Ich bin 11, als mein Leben ein neues Gesicht bekommt. Der Wechsel von der Grundschule auf das städtische Gymnasium verläuft ruhig, ich lebe mich schnell ein. Ich bin es gewohnt, hilfsbereit zu sein und war schon immer ich selbst. Ich finde Freunde, nicht viele, doch gute, obwohl ich niemanden kenne. Ich bin als einzige in einer Klasse mit vielen Fremden, die anderen sind bei ihren Freunden.
Eine Weile geht alles gut, ich fühle mich wohl hier. Bald jedoch merke ich, wie die anderen über mich lachen. Max, ein Junge, den ich mir nie genauer angeschaut habe, kommt mir plötzlich mit einem „Was macht die denn hier?“ auf den Lippen im Gang entgegen, dabei weiß ich nicht warum er diesen Hass gegen mich hegt.
Immer mehr meiner Klassenkameraden stimmen in das Gelächter um mich ein.

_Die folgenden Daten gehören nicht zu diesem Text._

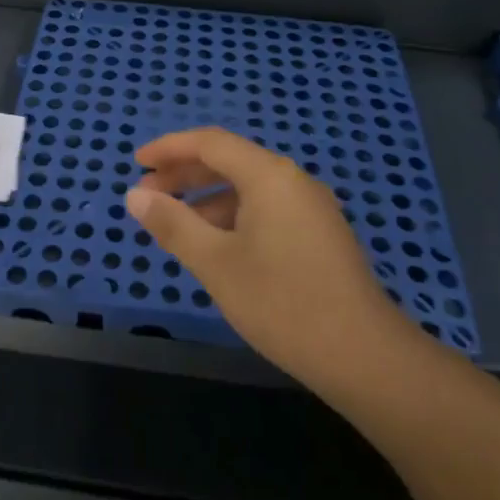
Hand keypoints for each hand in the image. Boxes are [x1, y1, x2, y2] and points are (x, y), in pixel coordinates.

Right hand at [126, 127, 421, 400]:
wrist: (365, 356)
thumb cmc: (282, 302)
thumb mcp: (216, 263)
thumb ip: (173, 224)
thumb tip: (134, 196)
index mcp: (269, 175)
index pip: (210, 143)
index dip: (169, 148)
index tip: (137, 162)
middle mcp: (292, 180)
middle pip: (229, 161)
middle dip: (183, 175)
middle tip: (145, 195)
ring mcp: (310, 208)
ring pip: (247, 189)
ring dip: (205, 199)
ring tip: (172, 225)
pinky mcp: (319, 235)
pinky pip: (264, 210)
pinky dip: (231, 217)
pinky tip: (213, 246)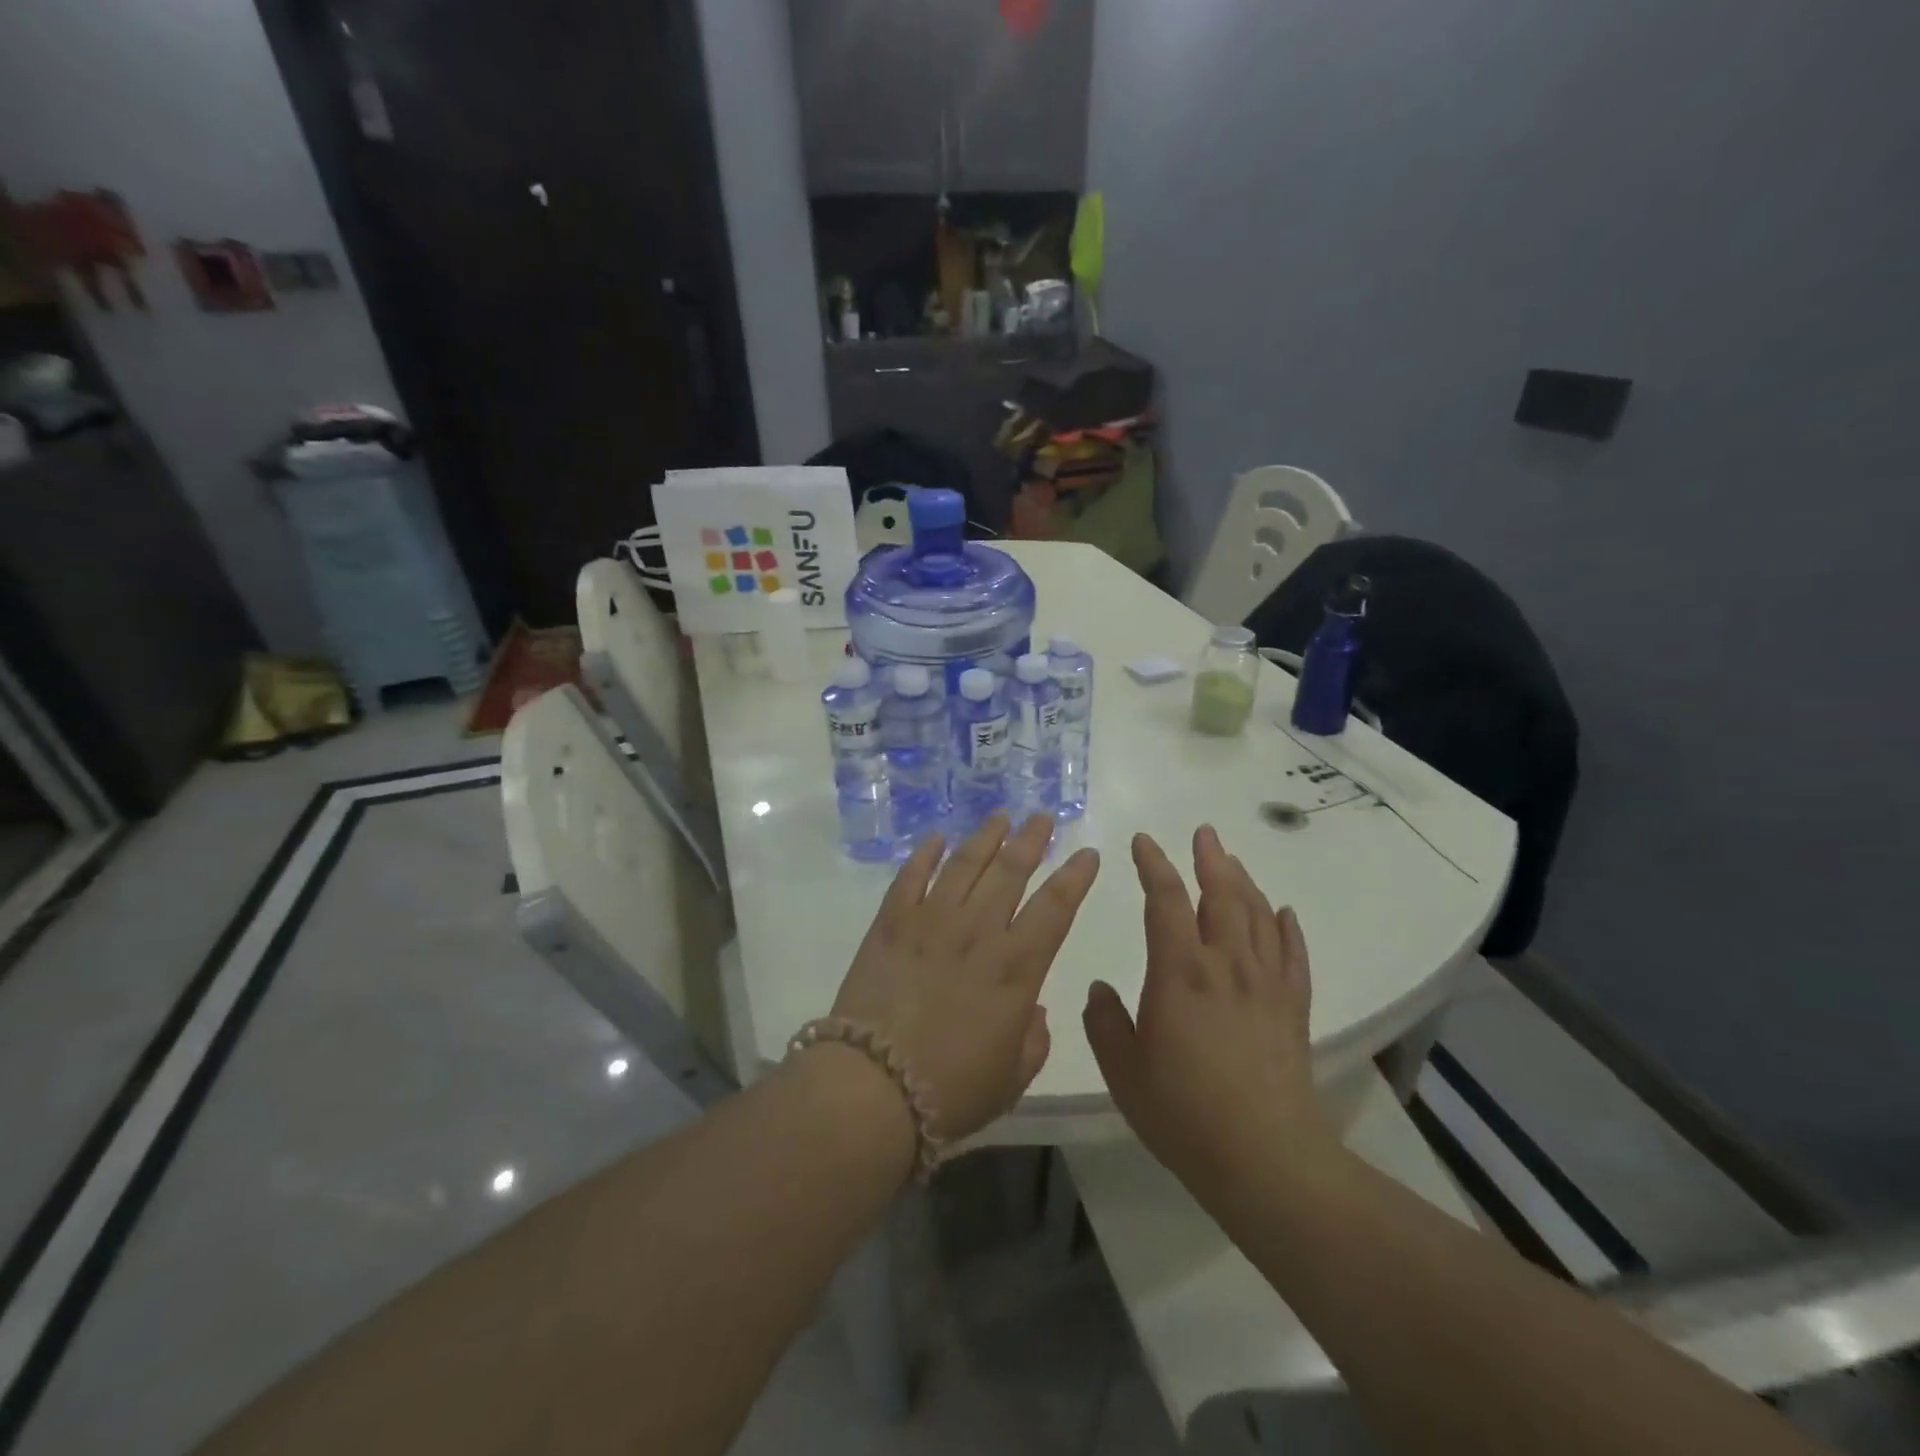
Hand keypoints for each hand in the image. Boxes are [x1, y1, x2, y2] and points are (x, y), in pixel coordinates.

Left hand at [827, 813, 1100, 1145]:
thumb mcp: (1013, 1076)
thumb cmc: (951, 1090)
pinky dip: (926, 854)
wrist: (873, 1087)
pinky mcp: (891, 923)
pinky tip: (937, 838)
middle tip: (1043, 818)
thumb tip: (1031, 1009)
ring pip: (965, 865)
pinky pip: (912, 876)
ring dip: (986, 837)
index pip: (1056, 907)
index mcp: (1016, 968)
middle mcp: (978, 932)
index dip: (1075, 877)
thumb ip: (1033, 1037)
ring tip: (1000, 817)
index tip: (1088, 853)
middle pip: (1011, 871)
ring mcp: (931, 921)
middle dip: (1032, 840)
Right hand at [1083, 825, 1334, 1202]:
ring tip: (1232, 860)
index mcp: (1179, 971)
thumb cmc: (1183, 1112)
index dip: (1154, 865)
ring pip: (1258, 916)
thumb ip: (1105, 1022)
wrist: (1265, 1159)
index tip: (1143, 842)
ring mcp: (1265, 984)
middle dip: (1209, 859)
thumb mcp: (1123, 1069)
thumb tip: (1098, 988)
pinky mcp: (1293, 1008)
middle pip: (1222, 895)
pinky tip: (1283, 912)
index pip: (1166, 900)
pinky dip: (1287, 927)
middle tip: (1204, 833)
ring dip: (1243, 882)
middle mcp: (1225, 964)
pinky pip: (1293, 954)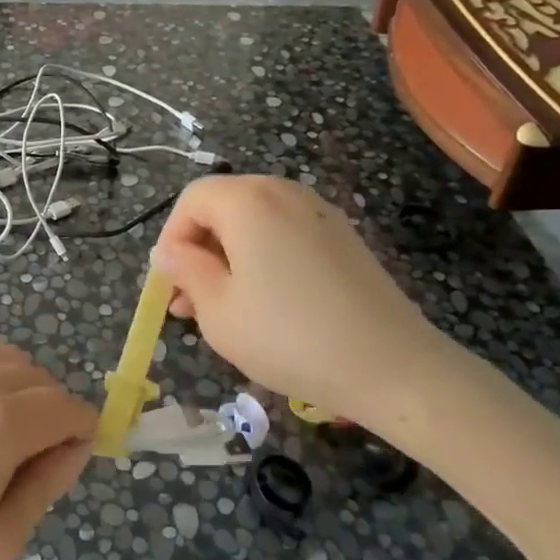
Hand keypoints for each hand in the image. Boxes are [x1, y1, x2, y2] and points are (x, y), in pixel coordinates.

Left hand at [0, 345, 93, 559]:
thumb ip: (44, 486)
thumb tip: (75, 448)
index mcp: (1, 420)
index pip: (69, 408)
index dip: (82, 436)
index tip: (68, 471)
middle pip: (43, 381)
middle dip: (55, 417)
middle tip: (32, 473)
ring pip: (11, 363)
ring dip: (26, 394)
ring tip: (4, 450)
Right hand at [150, 175, 473, 432]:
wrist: (391, 366)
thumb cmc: (289, 337)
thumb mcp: (218, 310)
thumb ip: (186, 271)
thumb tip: (167, 253)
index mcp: (248, 201)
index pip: (191, 200)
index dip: (171, 239)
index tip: (169, 285)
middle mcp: (285, 193)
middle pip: (223, 207)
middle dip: (199, 250)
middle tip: (189, 304)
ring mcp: (320, 213)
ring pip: (255, 223)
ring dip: (229, 257)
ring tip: (223, 308)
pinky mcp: (344, 238)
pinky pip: (286, 235)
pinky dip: (263, 258)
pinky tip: (267, 304)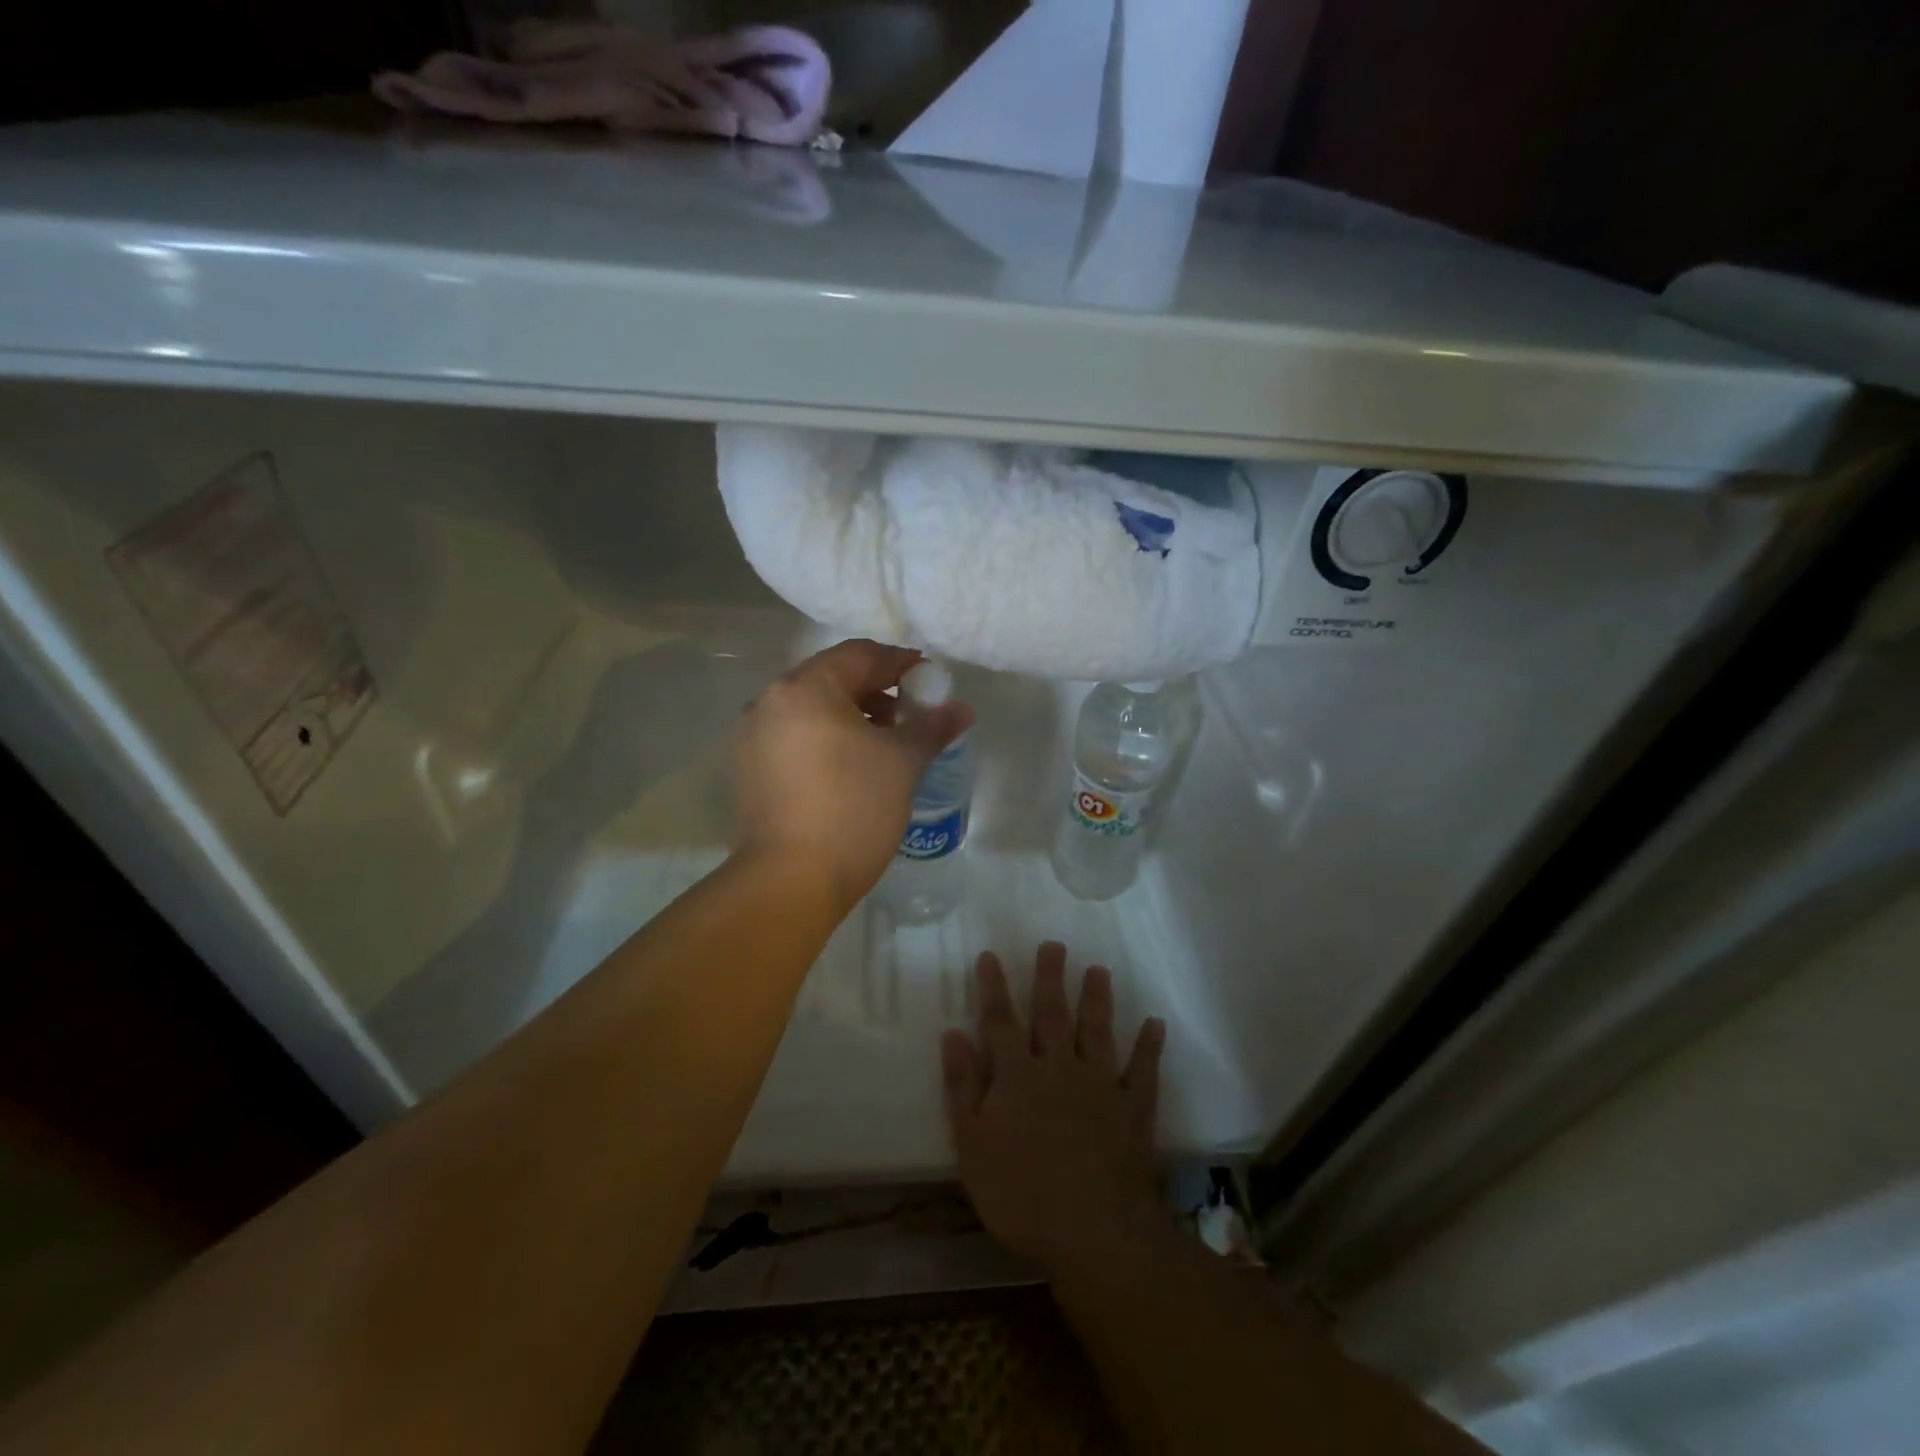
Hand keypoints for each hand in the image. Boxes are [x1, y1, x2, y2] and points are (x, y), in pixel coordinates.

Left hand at [733, 639, 971, 912]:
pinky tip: (851, 768)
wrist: (790, 881)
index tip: (930, 683)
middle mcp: (769, 702)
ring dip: (851, 716)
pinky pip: (794, 737)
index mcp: (805, 688)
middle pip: (832, 679)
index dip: (900, 663)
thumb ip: (932, 727)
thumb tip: (962, 708)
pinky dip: (826, 740)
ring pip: (811, 710)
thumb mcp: (902, 763)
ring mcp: (752, 738)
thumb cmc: (852, 809)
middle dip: (876, 691)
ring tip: (885, 744)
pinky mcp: (749, 771)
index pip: (860, 655)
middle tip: (910, 714)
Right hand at [942, 943, 1168, 1281]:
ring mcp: (1100, 1085)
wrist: (1095, 1232)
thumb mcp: (973, 1146)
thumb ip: (963, 1087)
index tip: (990, 955)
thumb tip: (952, 1034)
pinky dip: (1149, 1046)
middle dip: (1049, 978)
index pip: (1000, 1021)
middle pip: (1052, 1014)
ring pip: (1097, 1030)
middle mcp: (1059, 1067)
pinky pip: (1143, 1070)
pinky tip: (1155, 1024)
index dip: (993, 988)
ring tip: (1098, 969)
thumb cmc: (1021, 1194)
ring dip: (1097, 999)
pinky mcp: (1133, 1108)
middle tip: (1053, 944)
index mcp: (1017, 1076)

Mein Lachen, das sehr fröhlich und dementsprechend auch laut ist, weil ich nun mal ein Lebensfrohes Mädchen bin, wird nachgeahmt; meine Lieblingslieder als Schrott abgetan; meine Kleidung hämisch belächelt; ich selbst als Dumm und Hässlich beschimpft.
Auf einmal ist nichts wie vorher. Ich war beliebt, stand immer im Mittelpunkt, ohne dass ich mich in ihn hineingedrängt hätte, und nun bin ich ein Niemand. Meine Welt bricht mit jedem Tag ein bisschen mehr, doch ich fange an mich daran zu gewöhnen. Es tut nicht mehr so weh, wenn sie über mich lachen. Nach einigen Gesprächen mit unserer Lehrerin ist es vorerst vorbei, doch ich weiß dass sie wieder beginnen werden.
Und sie tun es. Wieder und wieder. Sie finden mich ekelig, weil ich Bauchfrei trage und mich nicht rasiere. Dabei habe ich das nie gelernt. Meine Eltern haben mir nie vorgeschrieben, mich zu rasieren. Auch habe ich selten einen richtigen BH an, selbst im Schwimmbad rannte ich bis vor kurzem ohne Oberteil herum. Mich störte diese Nacktheit nie und sie tut es immer noch nicht. Das ist das Leben, das mir meine Eltern vorleben.
Ich beginne trotzdem mich anzupassen, trage Bustier und rasiere mich. Bauchfrei darf ich nicht mehr tragen, dank meiner Lehrerin muss ich mich in Klamotten zwängen, die ich nicht mag. Immer weiter mache ich aus mir eine Person, die ich nicht bin, die ich nicht sein möchte, damit die Schikanen aufhören. Als sie noch immer weiter gehen, höre ich auf mich für andere zu verbiegen. Ich beginne zu akzeptieren. Nachdem mir auch noch meine angeblichen Freunde den Rücken kehrten, weiß ich, dass ich nicht hier her passe. Nur eine Freundin ist mir in all der Zeit erhalten geblieben.
So geht das jetzt schon Jahre, und noch immer komme ich nicht wirklich mit den andern aus. Es ist ruhiger geworden, aber Freunde werde ich hier wohl nicht mehr finden.
Irgendwann braucht Lea, der Kopf der Bande die mich immer noch unterbuttert, Hilfe bei einem Schulprojekt. Natürlich spiele ich mit dem Gedanken, sie abblitzen zu lassen, doch dann half ich ihr, jedoch nicht ohne Lea meine Gefühle offenzulegen. Sie sieht ein, dass sie Fehler gemacht hat, und wir verstehen uns etwas besser. Auch der Rest der Klasse beginnt mich langsam als vollwertigen Menschen anzusehen, nun, wo sowieso bald das Kurssystem der Oberstufe beginnt. Der geplante Schulwechsel ist auch nicht geglückt, die Kurse wären einfach zu verschieden gewesen.
Außerdem hielt mich die Zuneigung zu ein paar meiner Mitmenschen an dieser Schule.